A vital aspect of this work will be an iterative process in which data from sophisticated experiments will enable refinement of models and models will influence experimental design, leading to synergistic evolution of both. The proposed work will result in a systems biology toolset that will be of benefit to the medical community in finding effective anti-remodelling therapies for asthma.

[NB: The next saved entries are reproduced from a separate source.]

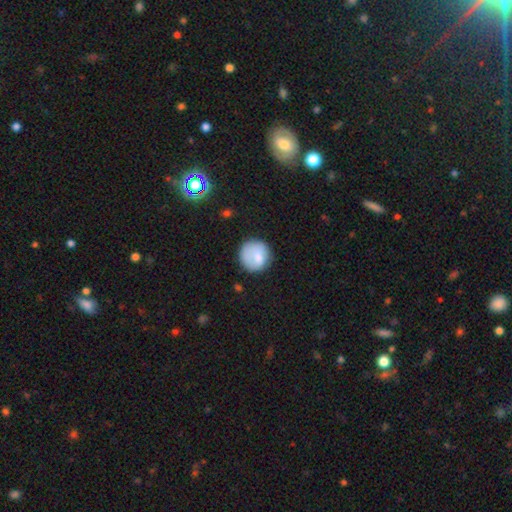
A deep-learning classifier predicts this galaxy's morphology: smooth-or-featured: smooth: 77% | featured or disk: 15% | star or artifact: 7%
  how-rounded: round: 90% | in between: 9% | cigar-shaped: 1%
  merging: none: 71% | minor disturbance: 19% | major disturbance: 7% | merger: 3%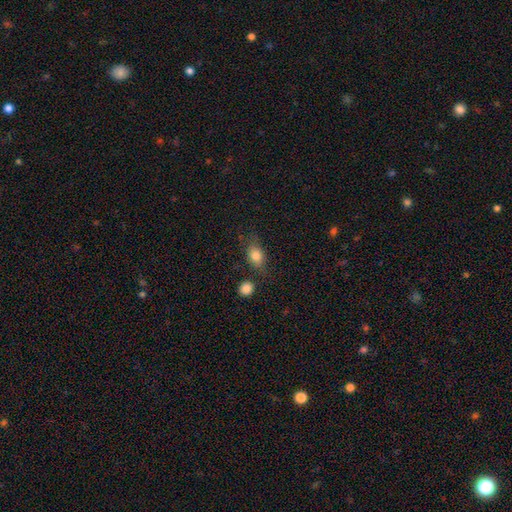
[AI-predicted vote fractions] This appears to be a smooth galaxy with no disk features (80%) that is in between round and cigar-shaped (69%). Merging: none (64%).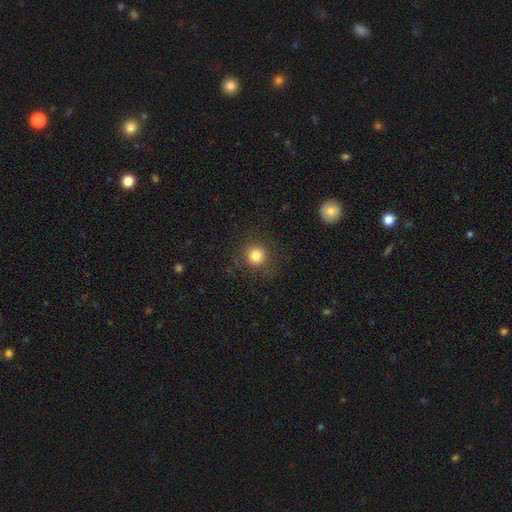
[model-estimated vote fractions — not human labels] Smooth or featured?
  - smooth: 83% *
  - star or artifact: 12%
  - featured or disk: 6%
How rounded?
  - round: 93% *
  - in between: 6%
  - cigar-shaped: 1%
Merging?
  - none: 86% *
  - minor disturbance: 9%
  - major disturbance: 4%
  - merger: 1%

Asthma is a chronic disease characterised by inflammation, airway hyper-responsiveness and airway remodelling. It affects ~300m people globally and has an annual financial burden of £2.3billion in the UK. Importantly 80% of this expenditure is spent on the 20% of people with the most severe and poorly controlled asthma. Bronchodilators and inhaled corticosteroids have limited therapeutic benefit in this sub-group of patients impacting severely on the quality of life for these patients. Therefore understanding the pathogenesis of chronic asthma and identifying new targets that can arrest disease progression will significantly impact on the lives of all asthma patients. Given the rising prevalence of (childhood) asthma a significant percentage of the population can directly relate to it. This provides an ideal opportunity to promote scientific advances in asthma research to the wider public and to increase awareness of the benefits of multidisciplinary approaches in unravelling the causes of chronic asthma showcasing the predictive power of theoretical integrative physiology.

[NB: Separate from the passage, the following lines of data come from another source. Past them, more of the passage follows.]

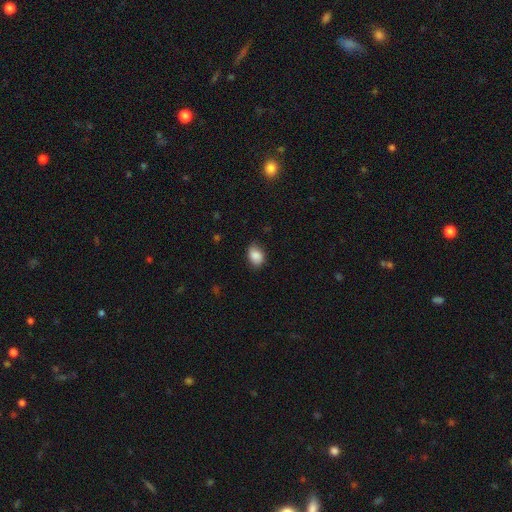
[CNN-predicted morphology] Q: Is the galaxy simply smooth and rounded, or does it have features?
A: smooth — 87%.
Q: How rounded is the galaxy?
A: in between — 73%.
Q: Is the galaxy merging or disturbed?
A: none — 76%.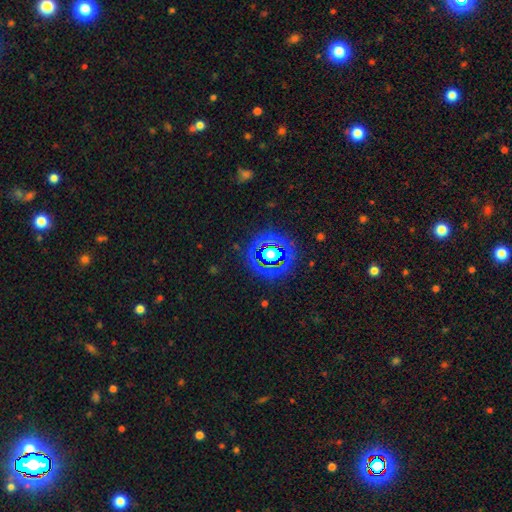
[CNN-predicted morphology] Smooth or featured?
  - star or artifact: 75% *
  - smooth: 16%
  - featured or disk: 9%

The causes of disease progression over the lifetime of a patient with asthma are poorly understood, with current therapies proving to be ineffective in certain sub-groups of patients. A validated, more realistic, mechanobiological model of airway remodelling will significantly contribute towards identification of new targets and hence drug development for arresting disease progression. By simulating the action of potential novel drugs, ineffective compounds can be ruled out at early stages, thus considerably reducing the costs of drug development. Simulations will also reduce the number of animal experiments to be conducted. This will again help to cut cost, and concomitantly improve the quality of animal welfare. The proposed development of a multi-scale spatio-temporal model of airway remodelling will aid in the development of a systems biology toolset that will enable experimentalists to test hyphotheses leading to advances of genuine physiological relevance. Since models, both at the cellular and tissue level, are readily adaptable to latest patient data, predictions of disease progression based on individual patient history will provide important guides for developing stratified treatment plans. Ultimately this will lead to a systems medicine testbed allowing clinicians to understand disease progression in particular patient sub-groups enabling development of optimally stratified treatment strategies. Predictive models will assist decision makers to coordinate the most effective approach to tackle disease progression in asthma helping to ease the financial pressure on public healthcare expenditure.

The PDRAs to be employed will acquire skills in advanced mathematical modelling, highly transferable computationally intensive methods (Compucell3d, Chaste), novel in vitro and in vivo experimental techniques that will be transferable to many other areas of biomolecular chemistry and imaging of cells and tissues. In addition to independent working, time management and project organisation, the PDRAs will develop presentation and communication skills, presenting at both clinical and modelling conferences. Furthermore it will provide them with unique skillsets that come from working as part of a multi-disciplinary team. All these, combined with the wide range of supplementary courses on offer within the University, and elsewhere (British Science Association, Royal Society) will positively impact on the future career prospects of the PDRA. The PI, Co-Is and external partners will benefit by establishing fruitful collaborations between disciplines in the life and physical sciences.